(Per-instance keypoint data)
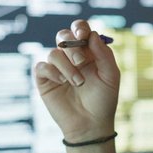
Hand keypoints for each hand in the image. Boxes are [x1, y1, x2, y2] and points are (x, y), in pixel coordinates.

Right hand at [33, 20, 119, 141]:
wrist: (91, 124)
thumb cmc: (103, 100)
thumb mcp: (111, 76)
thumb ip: (104, 54)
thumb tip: (92, 35)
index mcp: (88, 52)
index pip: (80, 30)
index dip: (79, 28)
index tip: (83, 37)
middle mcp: (71, 57)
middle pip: (63, 36)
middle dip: (72, 46)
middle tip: (82, 62)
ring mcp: (57, 68)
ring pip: (54, 53)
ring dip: (67, 66)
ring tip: (78, 83)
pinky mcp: (45, 80)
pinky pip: (42, 66)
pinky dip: (52, 72)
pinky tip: (62, 82)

◆ Task item
Using the data above, copy each line that contains "pinky".

◆ Output of the exercise
pinky mcp: (45, 80)
pinky pip: (42, 66)
pinky dip: (52, 72)
pinky tip: (62, 82)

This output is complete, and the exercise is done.